Thirteen Dwarfs – Computational Kernels of Future Applications

For people in the multi-core, high performance computing, this may be old hat. But I stumbled upon this when I was catching up with LTU Blog after a long time. This part of the paper caught my attention

The point is to identify the kernels that are the core computation and communication for important applications in the upcoming decade, independent of the amount of parallelism. To develop programming systems and architectures that will run applications of the future as efficiently as possible, we must learn the limitations as well as the opportunities. We note, however, that inefficiency on embarrassingly parallel code could be just as plausible a reason for the failure of a future architecture as weakness on embarrassingly sequential code.

One of the thoughts that keep coming back to me is how unprepared we are as an industry to take advantage of parallel computing and leverage multi-core. I am sure that research groups in all major software companies are chipping away at this problem but there is no broad visibility or urgency to tackle it.

I was looking for a programming model for parallel computation. Something you can teach to the next generation of programmers. I have not found much, but this paper was a good starting point for me.

Since real world applications are naturally parallel and hardware is naturally parallel, what we need is a programming model, system software, and a supporting architecture that are naturally parallel. Researchers have the rare opportunity to re-invent these cornerstones of computing, provided they simplify the efficient programming of highly parallel systems.
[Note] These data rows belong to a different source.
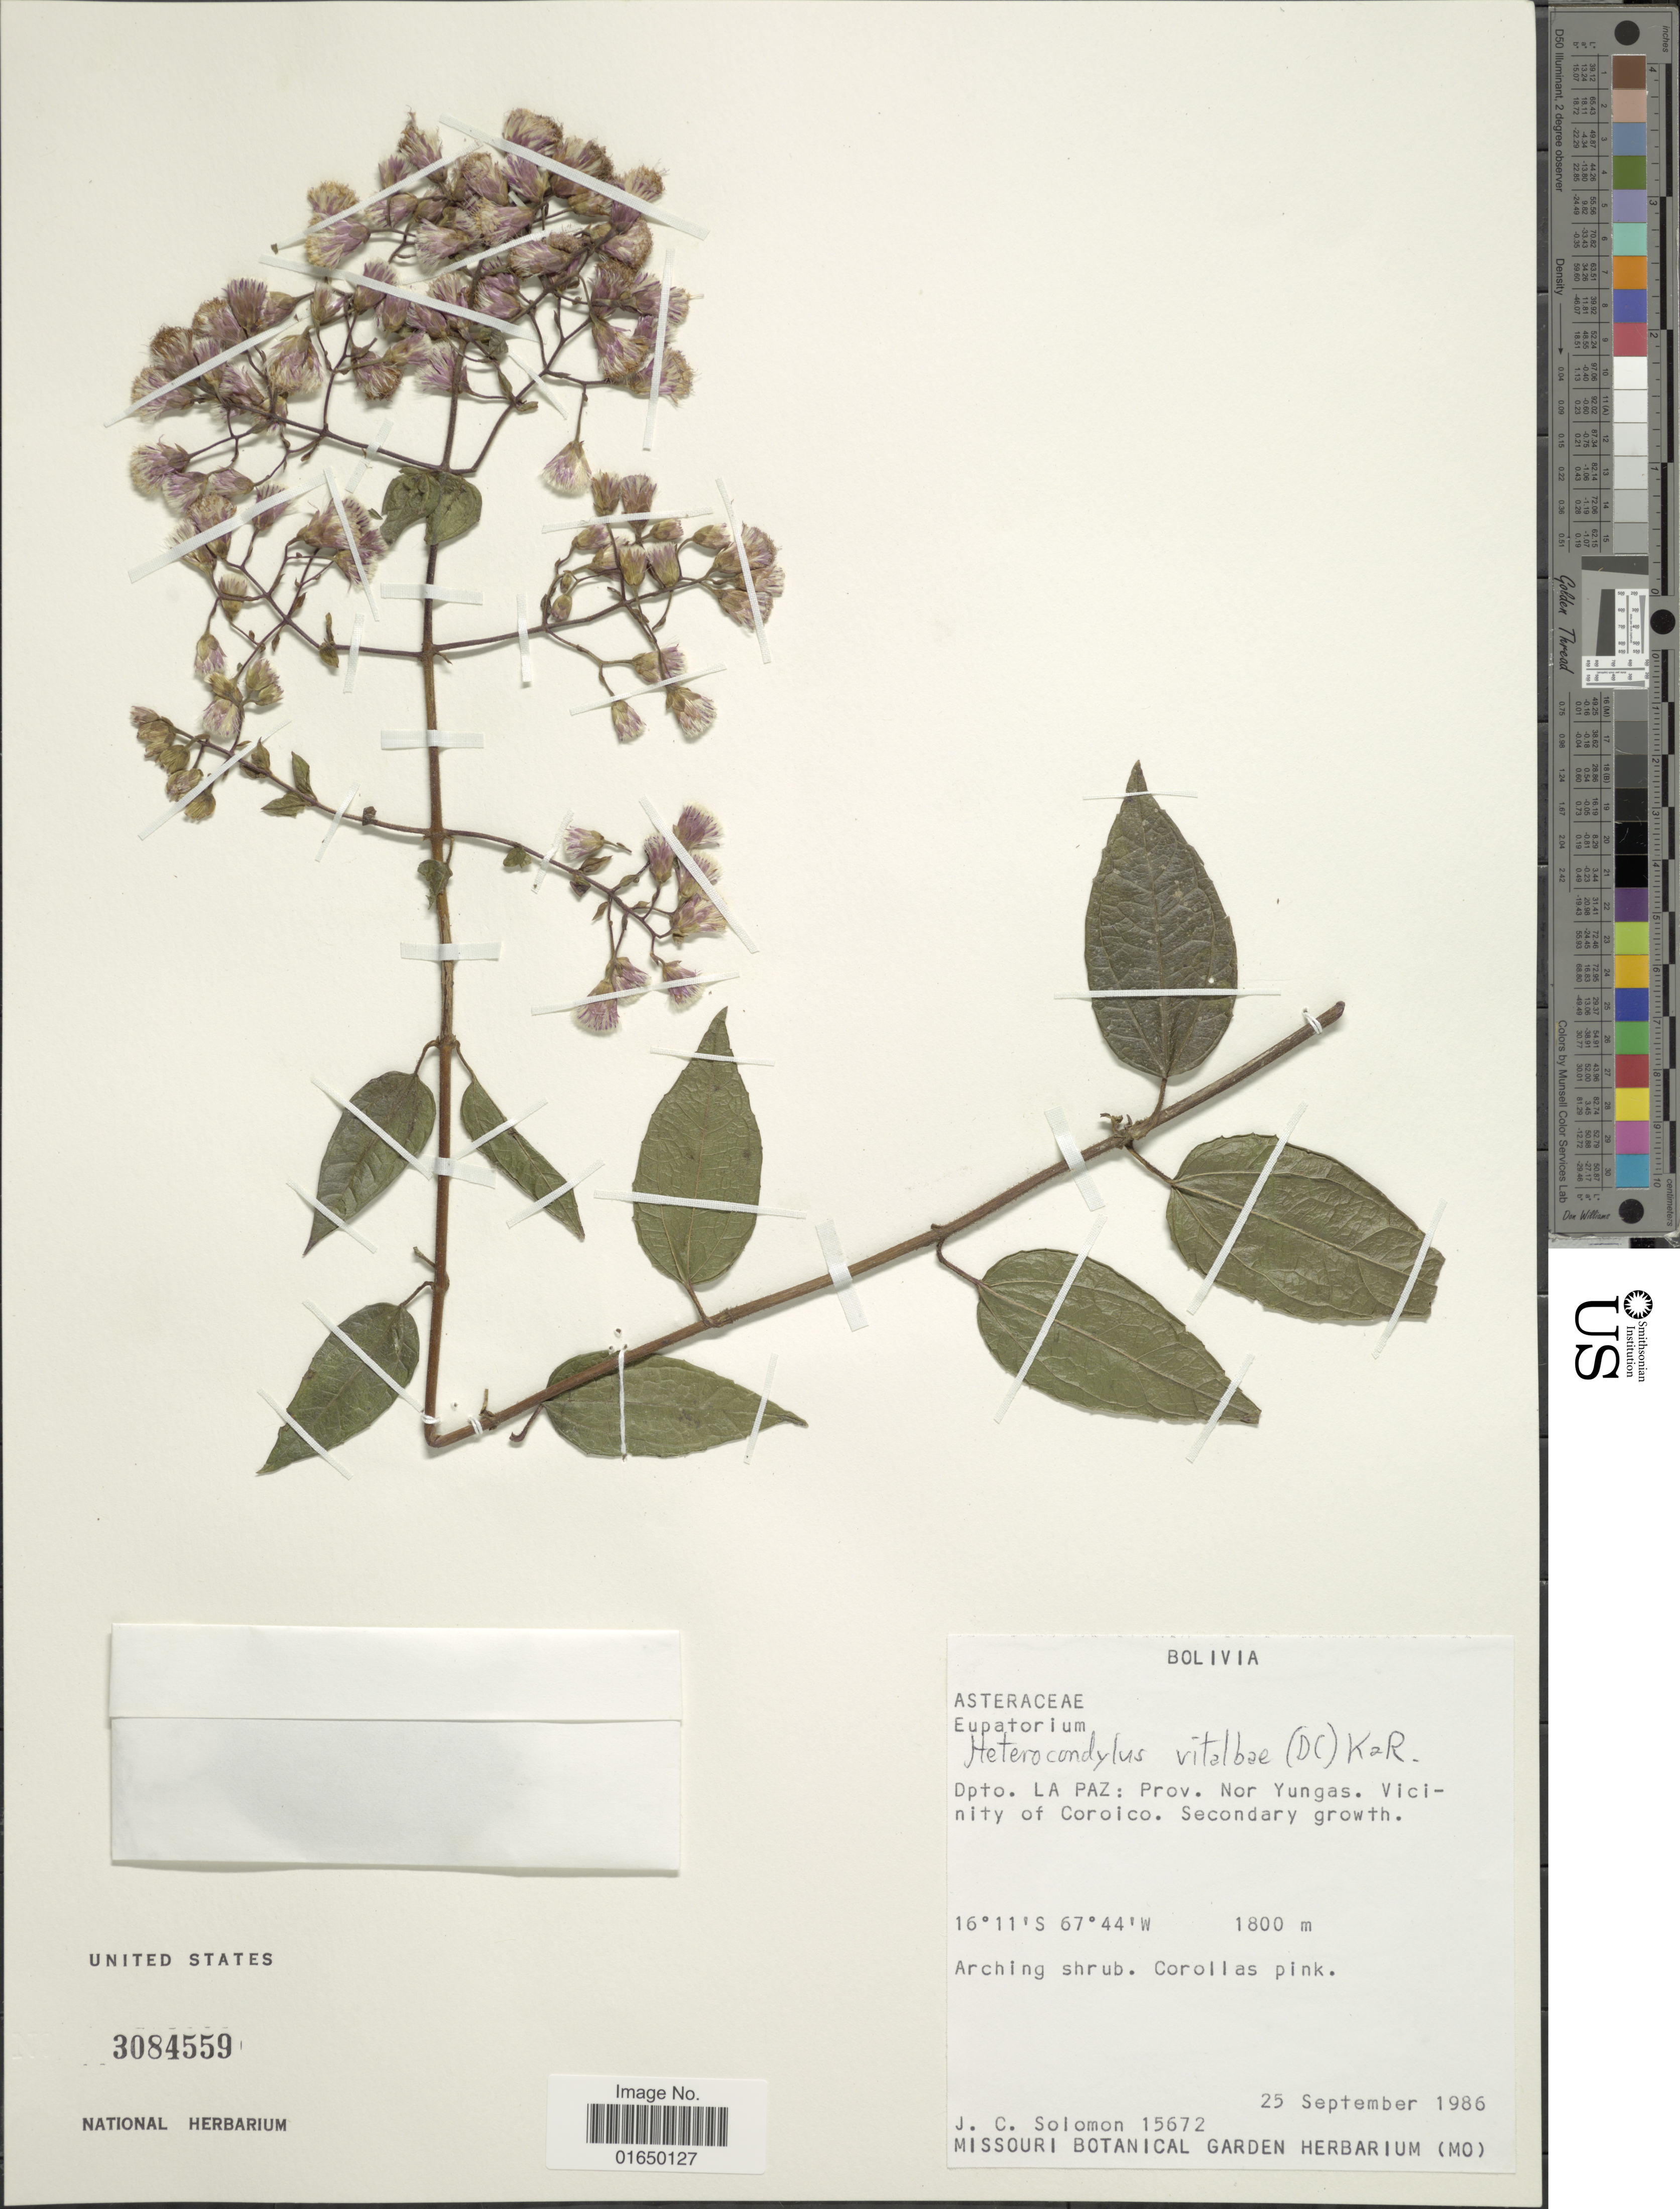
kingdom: Plantae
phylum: Tracheophyta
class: Magnoliopsida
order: Asterales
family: Asteraceae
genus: Heterocondylus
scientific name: Heterocondylus vitalbae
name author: (DC.) R.M. King & H. Rob.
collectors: J. C. Solomon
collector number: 15672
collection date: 1986-09-25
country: Bolivia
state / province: La Paz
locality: Dpto. La Paz. Nor Yungas. Viciniy of Coroico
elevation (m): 1800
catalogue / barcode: US 3084559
We believe that much can be learned by examining the success of parallelism at the extremes of the computing spectrum, namely embedded computing and high performance computing. This led us to frame the parallel landscape with seven questions, and to recommend the following: The overarching goal should be to make it easy to write programs that execute efficiently on highly parallel computing systems.Instead of traditional benchmarks, use 13 “Dwarfs” to design and evaluate parallel programming models and architectures. A dwarf is a pattern of computation and communication. Dwarfs are well defined targets from algorithmic, software, and architecture standpoints

This group took Phillip Colella’s “Seven dwarfs”, added seven more by examining the following areas:

  • Embedded Computing (EEMBC benchmark),
  • Desktop/Server Computing,
  • Machine Learning,
  • Games/Graphics/Vision,
  • Data Base Software

The result was a list of 13 dwarfs in the following areas. This paper is fascinated reading. If you are interested in tracking this space, there is a wiki based web-site.

This space is exciting. There are lots of opportunities in research into parallelism – languages, communication and computing patterns, optimization, tools for monitoring and tuning performance, new algorithms and brand new applications.

4 thoughts on “Thirteen Dwarfs – Computational Kernels of Future Applications

  1. Steven,
    Thanks for the link. Sounds like a great idea. Has it been tried on any multi-cores so far? Do you have any performance numbers? What do you think of the thirteen dwarfs?